Vancouver Home Sales Drop 30 Percent , Calgary 42 Percent - First Comes Volume, Then Comes Price; Canada Housing Peak is Finally In
The Globe and Mail reports Vancouver home sales drop sharply.
The Real Estate Board of Greater Vancouver reported yesterday that home sales fell 30.2 per cent in June from the inflated levels of a year earlier, and 5.8 per cent from May. New property listings rose 1.2 per cent from May and 32 per cent from a year earlier.This pattern is quite similar to how things cascaded in the US once the top was in.
The Calgary Real Estate Board, meanwhile, reported sales of single family homes fell 16 per cent in June from May and 42 per cent from June of 2009, while condo sales fell 14 per cent from a month earlier and 40 per cent from a year earlier.
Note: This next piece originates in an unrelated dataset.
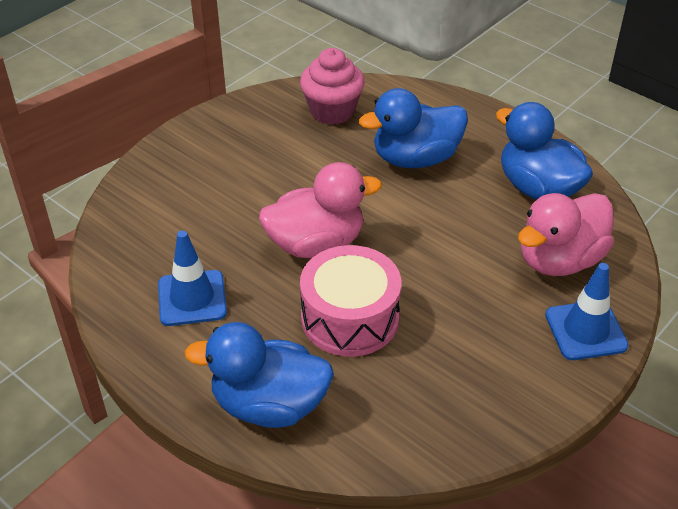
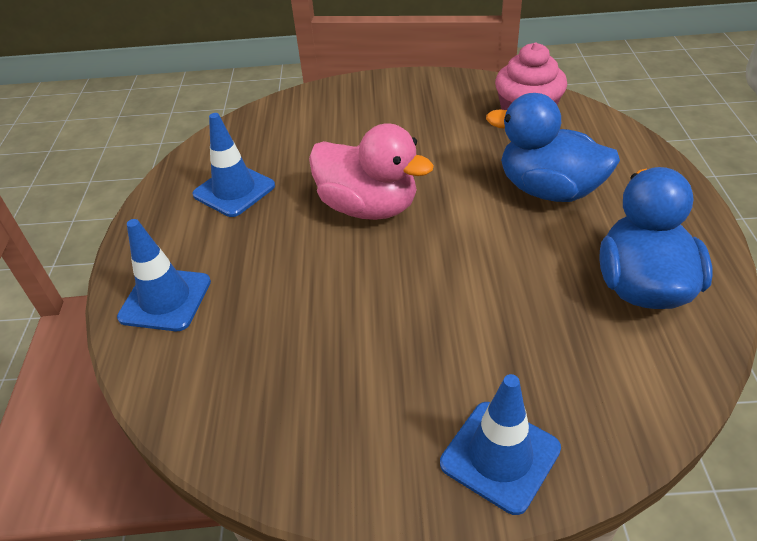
camera: 50 degrees right, 0 degrees up
(269, 405) = (165, 299): blue duck -> blue traffic cone
(350, 318) = (310, 279): pink drum -> none
(559, 260) = (569, 367): pink duck -> none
Notable is that sales of high-end properties worth $1-million or more are rising, the group said.
“We are seeing continued moderation in Calgary’s home sales in the face of higher mortgage rates, increased inventory levels and a decreasing number of first-time home buyers entering the market,” said board president Diane Scott.
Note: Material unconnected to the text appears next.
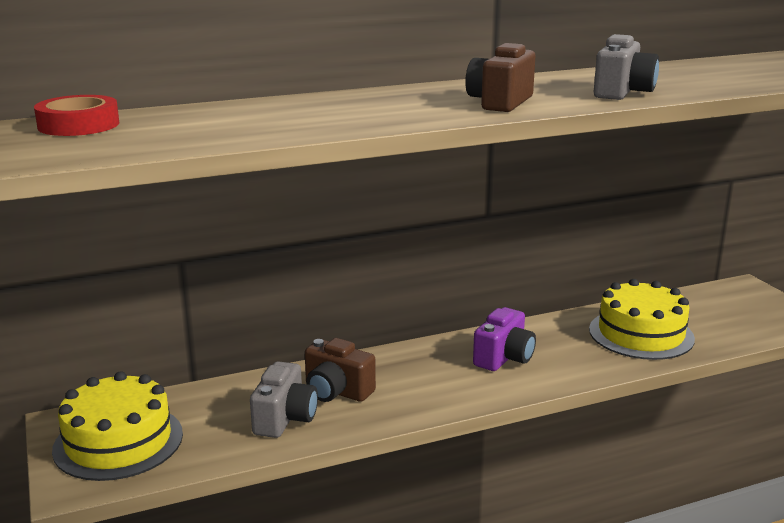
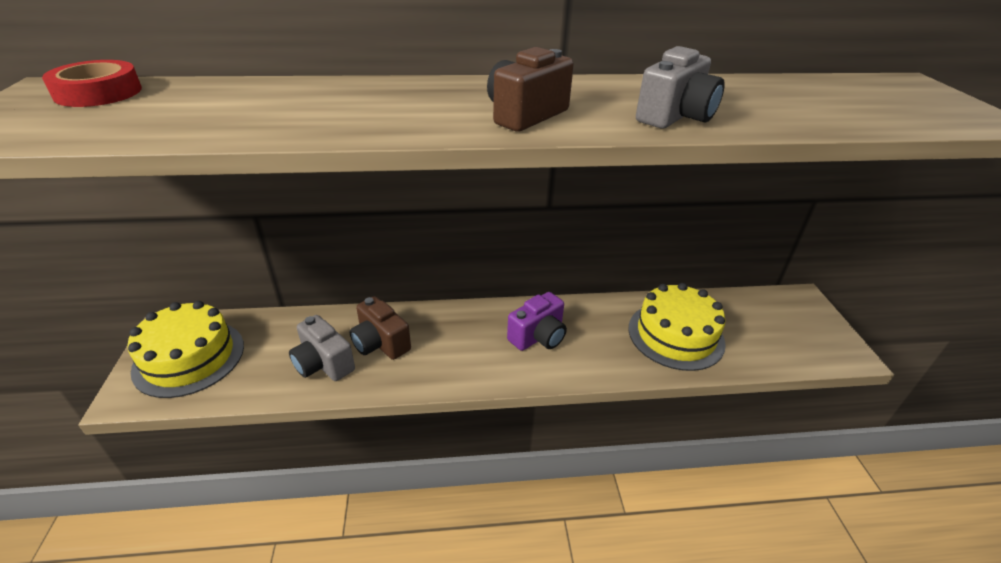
camera: 15 degrees right, 15 degrees up
(285, 419) = (323, 364): grey camera -> grey camera turned 105 degrees clockwise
Housing Collapse Cascade Pattern
- Volume drops precipitously
- Prices soften a bit
- Inventory levels rise slowly
- High-end home prices remain relatively steady for a brief while longer
- The real estate industry tries to convince everyone it's "business as usual" and homes are affordable because rates are low
- Bubble denial kicks in with media articles everywhere touting the "fundamentals"
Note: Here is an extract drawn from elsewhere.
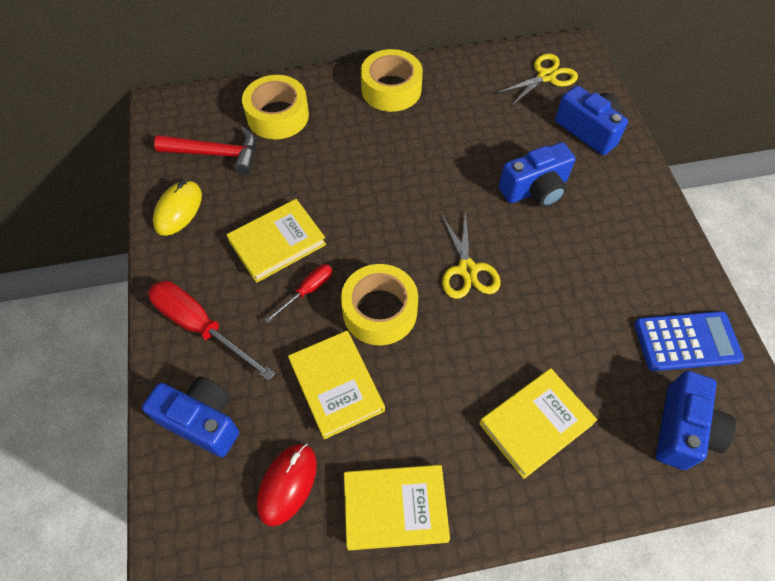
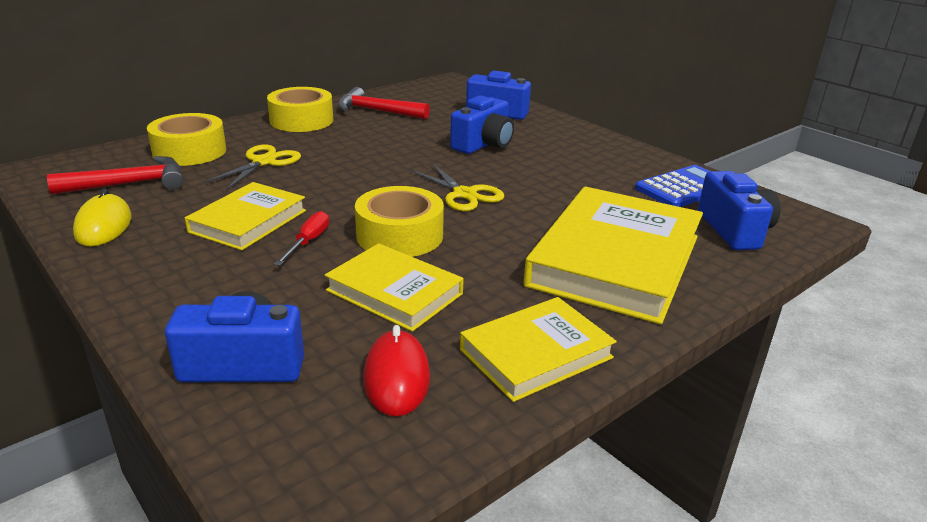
camera: 30 degrees left, 30 degrees down
(200, 326) = (190, 296): red screwdriver -> none
(467, 92) = (376, 111): none -> red hammer
(535, 424) = (615, 260): yellow book -> yellow book, size x1.76
(546, 76) = (438, 95): yellow scissors -> yellow scissors (264, 162)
- Stubborn sellers hold out for last year's prices as volume continues to shrink
- Inventory levels reach new highs
- Builders start offering huge incentives to clear inventory
- Some sellers finally realize (too late) what is happening
- Price declines hit the high-end
- Increasingly desperate sellers get creative with incentives, offering new cars, below market interest rates, trips, etc
- Gimmicks do not work
- Price declines escalate sharply at all price levels
- The Central Bank issues statements that housing is fundamentally sound
- Prices collapse, inventory skyrockets, and builders holding inventory go bankrupt
Some of those may happen simultaneously or in a different order, but the whole mess starts with a huge plunge in volume.
I am now confident the peak in Canadian housing insanity is finally in.